Николай Гоголь - Том 12. Письма 1842-1845
17 марта <1842>. Москва.
Вот уже вновь прошло три недели после письма вашего, в котором вы известили меня о совершенном окончании дела, а рукописи нет как нет. Уже постоянно каждые две недели я посылаю каждый день осведомиться на почту, в университет и во все места, куда бы только она могла быть адресована, — и нигде никаких слухов! Боже, как истомили, как измучили меня все эти ожиданья и тревоги! А время уходит, и чем далее, тем менее вижу возможности успеть с ее печатаньем.

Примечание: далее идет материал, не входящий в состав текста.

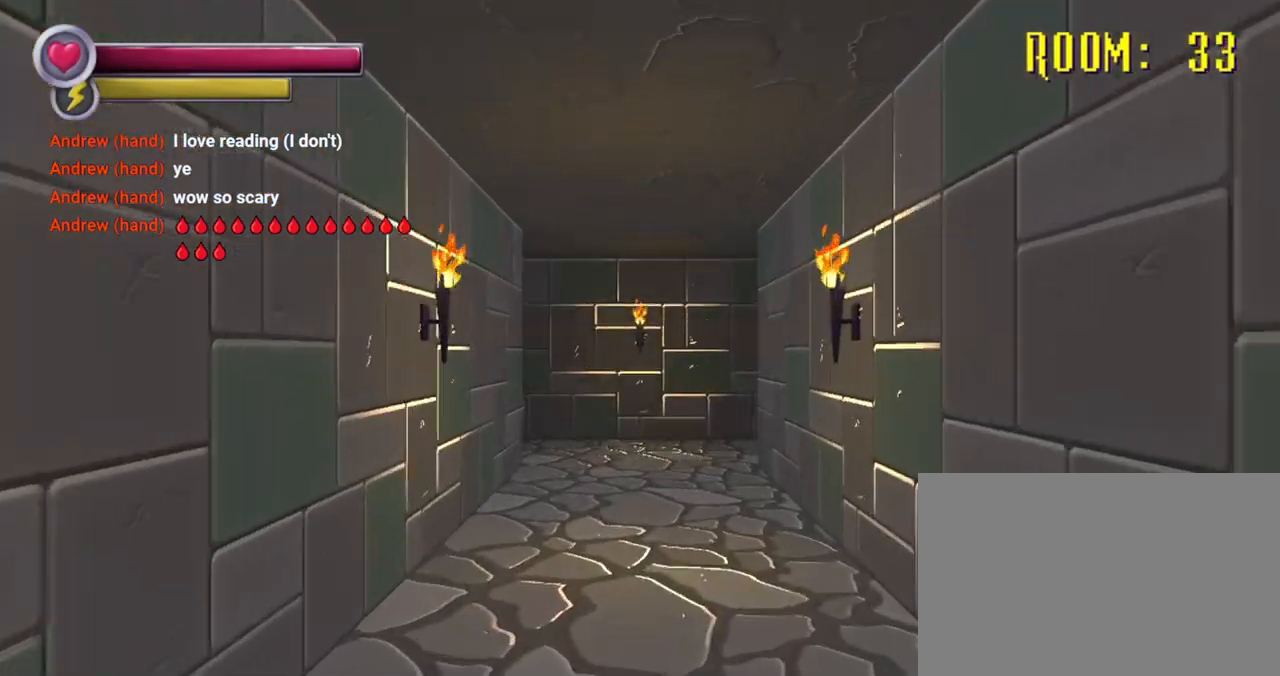
{"buttons": [], "left_stick": "up", "right_stick": "center", "events": []}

Уведомьте меня, ради бога, что случилось, чтобы я хотя по крайней мере знал, что она не пропала на почте и чтобы знал, что мне предпринять.

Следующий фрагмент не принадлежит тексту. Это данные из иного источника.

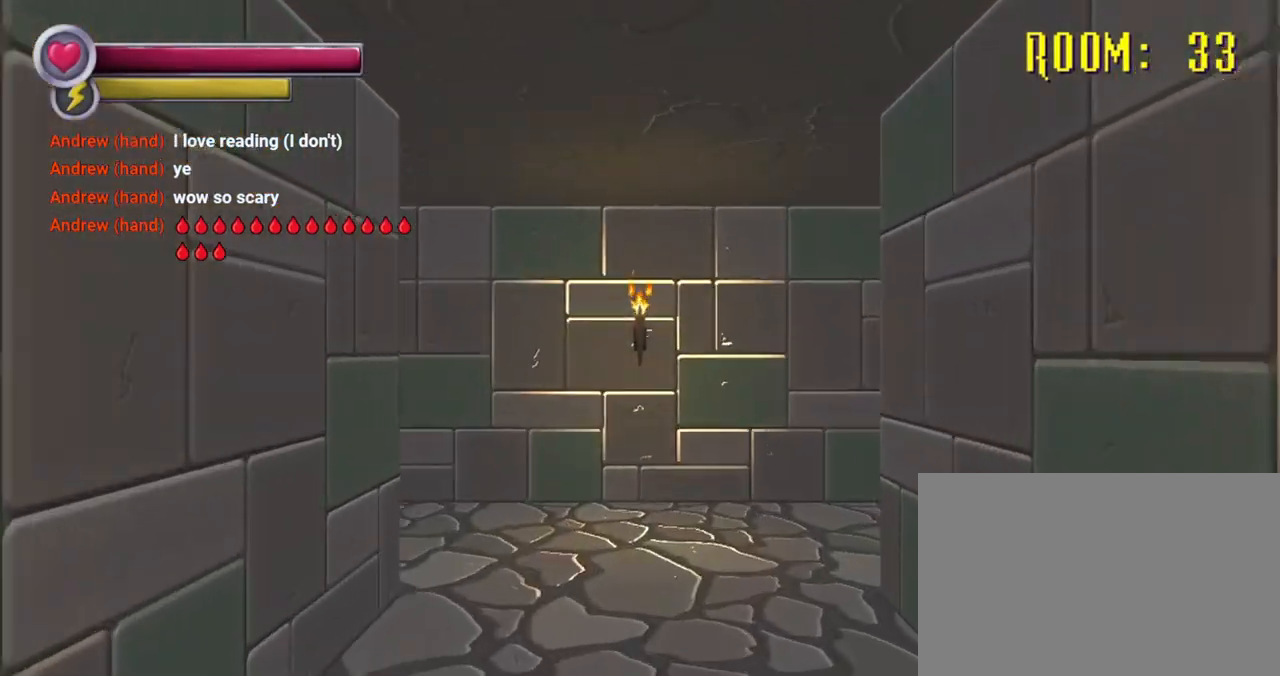
{"buttons": [], "left_stick": "up-left", "right_stick": "right", "events": [[267, "right_stick", "right"], [500, "left_stick", "up-left"]]}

Я силился написать для Современника статью во многих отношениях современную, мучил себя, терзал всякий день и не мог ничего написать, кроме трех беспутных страниц, которые тот же час истребил. Но как бы то ни было, вы не скажете, что я не сдержал своего слова. Посылаю вам повесть мою: Портрет. Она была напечатана в Арабесках; но вы этого не пугайтесь. Прочитайте ее, вы увидите, что осталась одна только канва прежней повести, что всё вышито по ней вновь. В Риме я ее переделал вовсе или, лучше, написал вновь, вследствие сделанных еще в Петербурге замечаний*. Вы, может быть, даже увидите, что она более, чем какая другая, соответствует скромному и чистому направленью вашего[50] журнала. Да, ваш журнал не должен заниматься тем, чем занимается торопящийся шумный современный свет. Его цель другая. Это благоуханье цветов, растущих уединенно на могиле Пушкина. Рыночная толпа не должна знать к ней[51] дороги, с нее довольно славного имени поэта. Но только одни сердечные друзья должны сюда сходиться с тем, чтобы безмолвно пожать друг другу руку и предаться хоть раз в год тихому размышлению. Вы говорите, что я бы мог достославно подвизаться на журнальном поприще, но что у меня для этого нет терпенья. Нет, у меня нет для этого способностей. Отвлеченный писатель и журналист так же не могут соединиться в одном человеке, как не могут соединить<ся> теоретик и практик. Притом каждый писатель уже означен своеобразным выражением таланта, и потому никак нельзя для них вывести общего правила. Одному дан ум быстрый схватывать мгновенно все предметы мира в минуту их представления. Другой может сказать свое слово, только глубоко обдумавши, иначе его слово будет глупее всякого обыкновенного слова, произнесенного самым обыкновенным человеком. Ничем другим не в силах я заняться теперь, кроме одного постоянного труда моего*. Он важен и велик, и вы не судите о нем по той части, которая готовится теперь предстать на свет (если только будет конец ее непостижимому странствию по цензурам). Это больше ничего, как только крыльцо к тому дворцу, который во мне строится. Труд мой занял меня совершенно всего, и оторваться от него на минуту есть уже мое несчастие. Здесь, во время пребыванья моего в Москве, я думал заняться отдельно от этого труда, написать одну, две статьи, потому что заняться чем-нибудь важным я здесь не могу. Но вышло напротив: я даже не в силах собрать себя.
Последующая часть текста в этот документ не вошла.